**EXERCISE**
Where the data below begins, start retyping exactly, and end on the line with "20,1,$1+$1,$8,$9,$2,$3,0*%", which is included; no picture goes in.

-- -- --

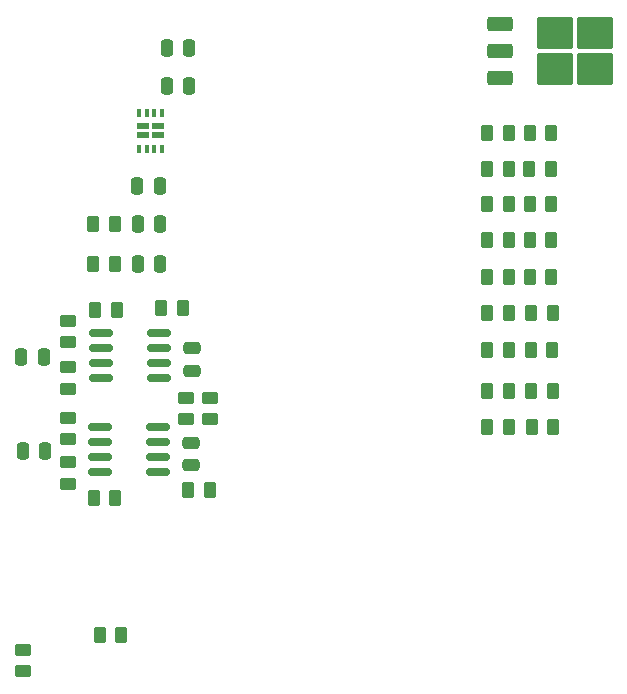
<source format=gbr>
%TF.GenerationSoftware,KiCad,Pcbnew,8.0.5*%
%TF.CreationDate,2025-02-16T14:39:50-08:00*%
%TF.ProjectId,ccm,63636d2e-6b69-4636-9164-5f7063625858,rev?*%
%TF.SameCoordinates,Original*%
%TF.FileFunction,Paste,Top*%
%TF.FilePolarity,Positive*%
%FSLAX46Y46*%
G04 Gerber Fmt 4.6, Leading zero omitted, Abs format (unit mm)*
G04 Created by KiCad (PCBNEW 8.0.5) date 2025-02-16 14:39:50*
%MOMM*%
%LPD*%
G01*
G04 APERTURE LIST*
G04 Aperture macros list*
%AMRoundRect*
0 Rectangle with rounded corners*
0 $1 Rounding radius*
0 $2 $3 $4 $5 $6 $7 $8 $9 X,Y pos of 4 corners*
0 Add a 4 corners polygon primitive as box body*
4,1,4,$2,$3,$4,$5,$6,$7,$8,$9,$2,$3,0*
0 Add four circle primitives for the rounded corners*
1,1,$1+$1,$2,$3*
1,1,$1+$1,$4,$5*
1,1,$1+$1,$6,$7*
1,1,$1+$1,$8,$9*
0 Add four rect primitives between the rounded corners*
20,1,$1+$1,$2,$3,$4,$5,0*
20,1,$1+$1,$4,$5,$6,$7,0*
20,1,$1+$1,$6,$7,$8,$9,0*
20,1,$1+$1,$8,$9,$2,$3,0*%
G04 Aperture macros list end*
%ADD10RoundRect,0.250000X0.262500X0.450000X-0.262500X0.450000X-0.262500X-0.450000X0.262500X-0.450000X0*%
%ADD11RoundRect,0.150000X0.825000X0.150000X-0.825000X0.150000X-0.825000X-0.150000X0.825000X-0.150000X0*%
%ADD12RoundRect,0.250000X-0.262500X-0.450000X0.262500X-0.450000X0.262500X0.450000X-0.262500X0.450000X0*%
%ADD13RoundRect,0.250000X0.250000X0.475000X-0.250000X0.475000X-0.250000X-0.475000X0.250000X-0.475000X0*%
%ADD14RoundRect,0.250000X-0.450000X0.262500X-0.450000X-0.262500X0.450000X-0.262500X0.450000X0.262500X0*%
%ADD15RoundRect,0.250000X0.450000X-0.262500X0.450000X0.262500X-0.450000X0.262500X-0.450000X-0.262500X0*%
%ADD16RoundRect,0.250000X-0.250000X-0.475000X0.250000X-0.475000X0.250000X0.475000X-0.250000X0.475000X0*%
%ADD17RoundRect,0.250000X-0.850000X-0.350000X0.850000X-0.350000X0.850000X0.350000X-0.850000X0.350000X0*%
%ADD18RoundRect,0.250000X-1.275000X-1.125000X1.275000X-1.125000X1.275000X1.125000X-1.275000X1.125000X0*%
%ADD19R,1.000000X0.600000*%
%ADD20R,0.350000X0.650000*%
%ADD21RoundRect,0.250000X-0.475000X0.250000X-0.475000X-0.250000X0.475000X-0.250000X0.475000X0.250000X0*%
G04 APERTURE END LIST*
D10*
%TO.C,R28*%
X138412500Y-90800000D03*
X136587500Y-90800000D03*
%TD*%
%TO.C,R23*%
X169762500Y-100850000D03*
X167937500Y-100850000D03*
%TD*%
%TO.C,R17*%
X166012500Y-85000000D03*
X164187500Y-85000000D03*
%TD*%
%TO.C,R20*%
X169575000Y-79000000D03*
X167750000Y-79000000D03*
%TD*%
%TO.C,R12*%
X169725000Y-91200000D03*
X167900000Y-91200000D03*
%TD*%
%TO.C,R10*%
X169712500Y-94350000D03*
X167887500Y-94350000D03*
%TD*%
D11*
%TO.C,U3*%
X136400000Y-96710000D03*
X136400000Y-95440000D03*
X136400000Y-94170000D03*
X136400000Y-92900000D03*
X131450000Y-92900000D03*
X131450000Y-94170000D03*
X131450000Y-95440000D03*
X131450000Y-96710000D03*
%TD*%
D12*
%TO.C,R5*%
X131387500Y-118500000D03*
X133212500Y-118500000D03*
%TD*%
%TO.C,R30*%
X130887500Y-106900000D03*
X132712500Y-106900000D03*
%TD*%
D13*
%TO.C,C8*%
X138950000Y-68750000D03*
X137050000Y-68750000D03*
%TD*%
D14*
%TO.C,R27*%
X138700000Y-98387500D03*
X138700000Y-100212500D03*
%TD*%
D10*
%TO.C,R16*%
X169625000Y-85000000D03*
X167800000Y-85000000D03*
%TD*%
%TO.C,R24*%
X166025000Y-100850000D03*
X164200000Y-100850000D03*
%TD*%
D12*
%TO.C,R29*%
X130987500Y-91000000D03*
X132812500Y-91000000D03*
%TD*%
D10*
%TO.C,R7*%
X166025000Y-97850000D03*
X164200000Y-97850000D03*
%TD*%
D15*
%TO.C,R3*%
X128700000Y-97625000D03*
X128700000Y-95800000D03*
%TD*%
D16*
%TO.C,C7*%
X134550000Y-80500000D03*
X136450000Y-80500000D03*
%TD*%
D13*
%TO.C,C9*%
X138950000Y-72000000D03*
X137050000Y-72000000D03*
%TD*%
D10*
%TO.C,R14*%
X169612500Y-88150000D03*
X167787500Y-88150000D03*
%TD*%
D14*
%TO.C,R32*%
X140700000Y-98387500D03*
X140700000Y-100212500D03*
%TD*%
D10*
%TO.C,R11*%
X166012500Y-94350000D03*
X164187500Y-94350000D03*
%TD*%
D13*
%TO.C,C6*%
X126750000Y-102900000D03*
X124850000Y-102900000D03*
%TD*%
D15*
%TO.C,R25*%
X128700000Y-93712500D03*
X128700000Y-91887500D03*
%TD*%
D13*
%TO.C,C5*%
X126650000Y-94900000D03*
X124750000Y-94900000D03*
%TD*%
D17*
%TO.C,U5*%
X165300000Y-66732500D03*
X165300000Y-69012500D03*
D18*
X169925000Y-67487500D03*
X169925000Y-70537500D03*
X173275000Y-67487500D03*
X173275000Y-70537500D03*
D17*
X165300000Y-71292500D03*
%TD*%
D10*
%TO.C,R21*%
X166000000Y-79000000D03*
X164175000Y-79000000D03*
%TD*%
%TO.C,R31*%
X140712500Y-106200000D03*
X138887500Y-106200000D03*
%TD*%
%TO.C,R13*%
X166012500Y-91200000D03*
X164187500Y-91200000D03*
%TD*%
D16*
%TO.C,C3*%
X134600000Y-83700000D03*
X136500000Y-83700000D03*
%TD*%
D15*
%TO.C,R4*%
X128700000Y-105687500D03*
X128700000Y-103862500D03*
%TD*%
%TO.C,R26*%
X128700000Y-101900000D03*
X128700000Y-100075000D03*
%TD*%
D10*
%TO.C,R18*%
X169612500Y-81950000D03*
X167787500Y-81950000D03*
%TD*%
D14*
%TO.C,R22*%
X124900000Y-119737500D03*
X124900000Y-121562500D03*
%TD*%
D12*
%TO.C,R8*%
X130837500Y-83700000D03*
X132662500Y-83700000D03*
%TD*%
D11*
%TO.C,U4*%
X136350000Y-104710000D03*
X136350000Y-103440000D03*
X136350000Y-102170000D03*
X136350000Y-100900000D03*
X131400000Y-100900000D03*
X131400000Y-102170000D03*
X131400000Y-103440000D03*
X131400000Y-104710000D03*
%TD*%
D19*
%TO.C,U2*%
X135075000Y-76187500D03*
X136275000Y-76187500D03*
X135075000Y-75412500D03*
X136275000Y-75412500D03*
D20*
X134700000Y-77350000D03*
X135350000Y-77350000D03*
X136000000Y-77350000D03*
X136650000Y-77350000D03*
X136650000Y-74250000D03*
X136000000Y-74250000D03*
X135350000Y-74250000D03*
X134700000Y-74250000D03*
%TD*%
D10*
%TO.C,R15*%
X166000000Y-88150000D03*
X164175000Y-88150000D03*
%TD*%
%TO.C,R6*%
X169737500Y-97850000D03*
X167912500Y-97850000D03*
%TD*%
D21*
%TO.C,C1*%
X139200000Y-94200000D03*
X139200000Y-96100000D03*
%TD*%
D10*
%TO.C,R19*%
X166000000Y-81950000D03*
X164175000Y-81950000D03*
%TD*%
%TO.C,R1*%
X169600000Y-76000000D03*
X167775000Y-76000000D03*
%TD*%
D12*
%TO.C,R9*%
X130837500Y-87100000D03*
X132662500Y-87100000D03*
%TD*%
D16*
%TO.C,C4*%
X134600000Y-87100000D03*
X136500000Y-87100000D03*
%TD*%
D10*
%TO.C,R2*%
X166000000Y-76000000D03*
X164175000Y-76000000D03*
%TD*%
D21*
%TO.C,C2*%
X139100000Y-102200000D03*
X139100000Y-104100000D03*
%TD*%
M02*

</source>
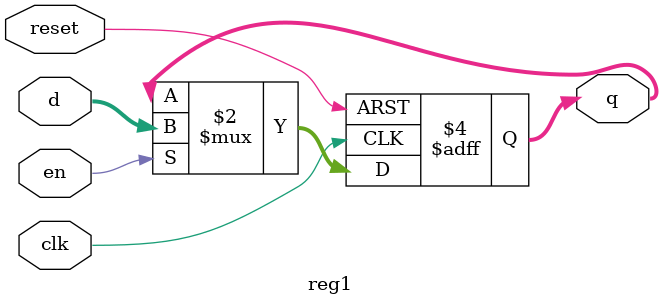
<source format=sv>
module reg1 #(parameter WIDTH = 8) (
  input  logic           clk, reset, en,
  input  logic [WIDTH-1:0] d,
  output logic [WIDTH-1:0] q
);
  always @(posedge clk, posedge reset)
    if (reset)
      q <= 0;
    else if (en)
      q <= d;
endmodule

</source>
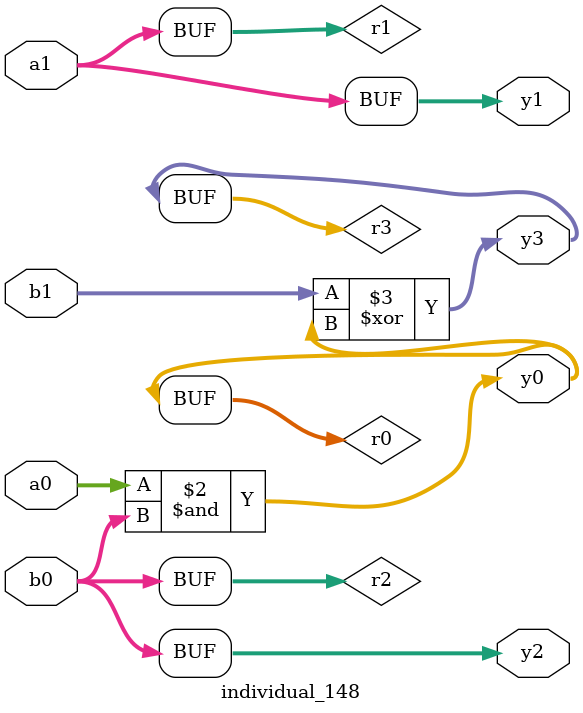
<source format=sv>
module individual_148(input logic [15:0] a1, input logic [15:0] a0, input logic [15:0] b1, input logic [15:0] b0, output logic [15:0] y3, output logic [15:0] y2, output logic [15:0] y1, output logic [15:0] y0);
logic [15:0] r0, r1, r2, r3; 
 always@(*) begin 
	 r0 = a0; r1 = a1; r2 = b0; r3 = b1; 
 	 r0  &=  r2 ;
 	 r3  ^=  r0 ;
 	 y3 = r3; y2 = r2; y1 = r1; y0 = r0; 
end
endmodule
</source>
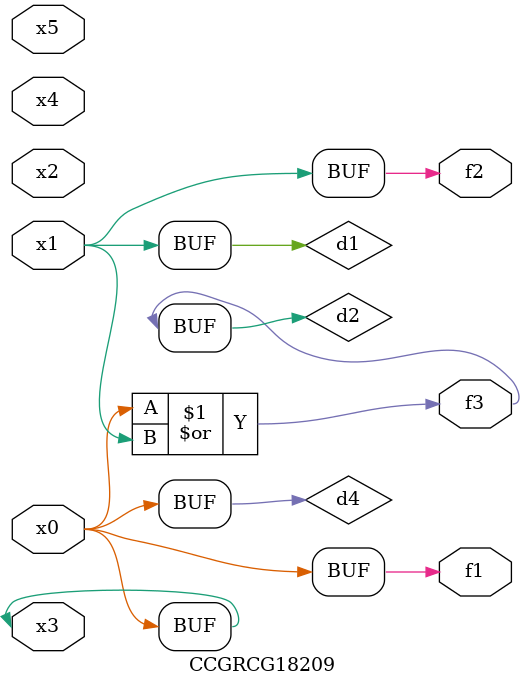
<source format=v>
module CCGRCG18209(
	input x0, x1, x2, x3, x4, x5,
	output f1, f2, f3
);

	wire d1, d2, d3, d4;

	and (d1, x1);
	or (d2, x0, x1);
	nand (d3, x0, x5);
	buf (d4, x0, x3);
	assign f1 = d4;
	assign f2 = d1;
	assign f3 = d2;
endmodule

</source>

-- -- --

**OUTPUT FOR THIS TASK**
<source format=gbr>
%TF.GenerationSoftware,KiCad,Pcbnew,8.0.5*%
%TF.CreationDate,2025-02-16T14:39:50-08:00*%
%TF.ProjectId,ccm,63636d2e-6b69-4636-9164-5f7063625858,rev?*%
%TF.SameCoordinates,Original*%
%TF.FileFunction,Paste,Top*%
%TF.FilePolarity,Positive*%
%FSLAX46Y46*%
G04 Gerber Fmt 4.6, Leading zero omitted, Abs format (unit mm)*
G04 Created by KiCad (PCBNEW 8.0.5) date 2025-02-16 14:39:50*
%MOMM*%
%LPD*%
G01*
G04 APERTURE LIST*
G04 Aperture macros list*
%AMRoundRect*
0 Rectangle with rounded corners*
0 $1 Rounding radius*
0 $2 $3 $4 $5 $6 $7 $8 $9 X,Y pos of 4 corners*
0 Add a 4 corners polygon primitive as box body*
4,1,4,$2,$3,$4,$5,$6,$7,$8,$9,$2,$3,0*
0 Add four circle primitives for the rounded corners*
1,1,$1+$1,$2,$3*
1,1,$1+$1,$4,$5*
1,1,$1+$1,$6,$7*
1,1,$1+$1,$8,$9*
0 Add four rect primitives between the rounded corners*
20,1,$1+$1,$2,$3,$4,$5,0*
20,1,$1+$1,$4,$5,$6,$7,0*
20,1,$1+$1,$6,$7,$8,$9,0*
20,1,$1+$1,$8,$9,$2,$3,0*%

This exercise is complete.